On to Nuclear Medicine. As above, I will meet with the Head of Department today, and hopefully I’ll have the opportunity to show her how the Merge PACS works, and explain my idea of connecting their Siemens e.cam (which is currently down for service) to the PACS. Keep in mind that here, as in much of the rest of the world, NM is a completely separate entity from Radiology, but I can tell you from long experience that having both Radiology and Nuclear examinations available to compare to each other and to newer studies is incredibly helpful. I’m expecting the same happy reaction I’ve seen on everyone’s faces when I demonstrate the capabilities of soft-copy reading in general, and the power of this particular PACS client in particular. That alone has made this trip worthwhile.
I cannot believe how quickly my time here has passed. We have today and tomorrow remaining here at Korle Bu, and then back to the USA on Friday. (And back to work on Monday!) As I’m donating this laptop to the hospital, I probably won’t have another blog entry until I’m back home. Which will allow much time for me to process what I’ve seen, done, and learned here. I can tell you already that a trip like this is life-changing. You cannot spend this length of time outside your comfort-zone and not come back just a little different. I’ve been accepted by people of a culture very different than mine, to the point that I feel very comfortable among my new friends. Yes, we stand out as obviously different, but I really stopped thinking about that after Day One, to the point that when I ran into another Obroni here at Korle Bu, my first thought was that HE was out of place. But not me. Perhaps I’ll be able to wrap more words around the feelings with time.

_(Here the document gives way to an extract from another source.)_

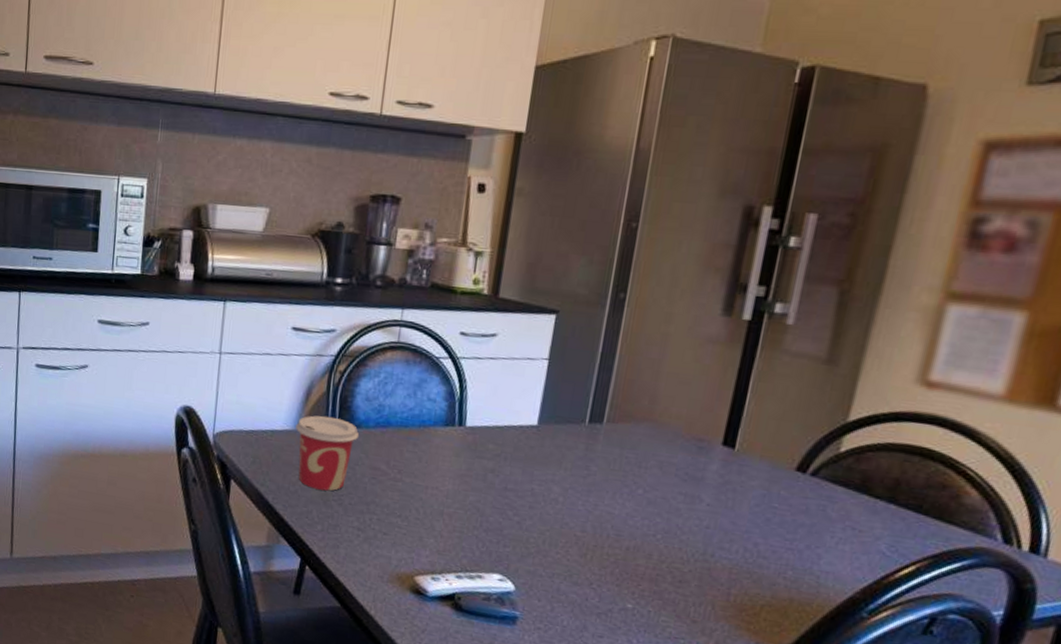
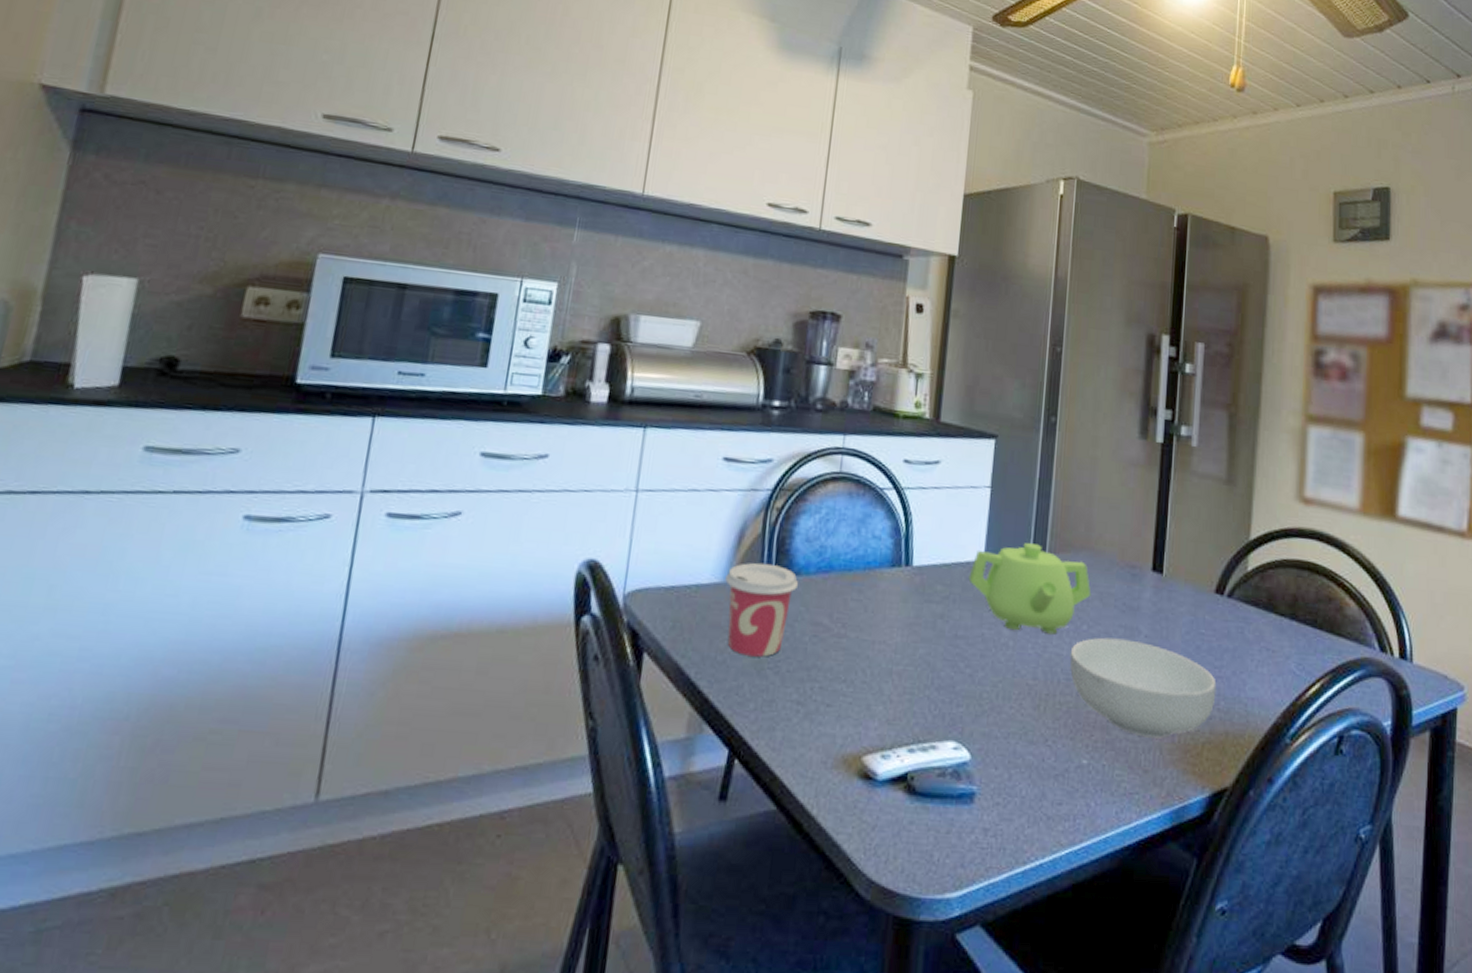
teapot: none [520,412,651,495] -> present [968,543,1092,635]
cereal bowl: none [621,501,786,596] -> present [1069,637,1217,739]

Hopefully, I’ve absorbed some of the profound kindness and hospitality we’ve been shown on this trip. The common Ghanaian greeting is, “You are welcome!” (Which makes a lot more sense than saying it in response to “Thank you”.) We really were welcome here. While I’m anxious to get back home to the family and the puppies, I will truly miss Ghana, and if they’ll have me again, I do hope to return someday.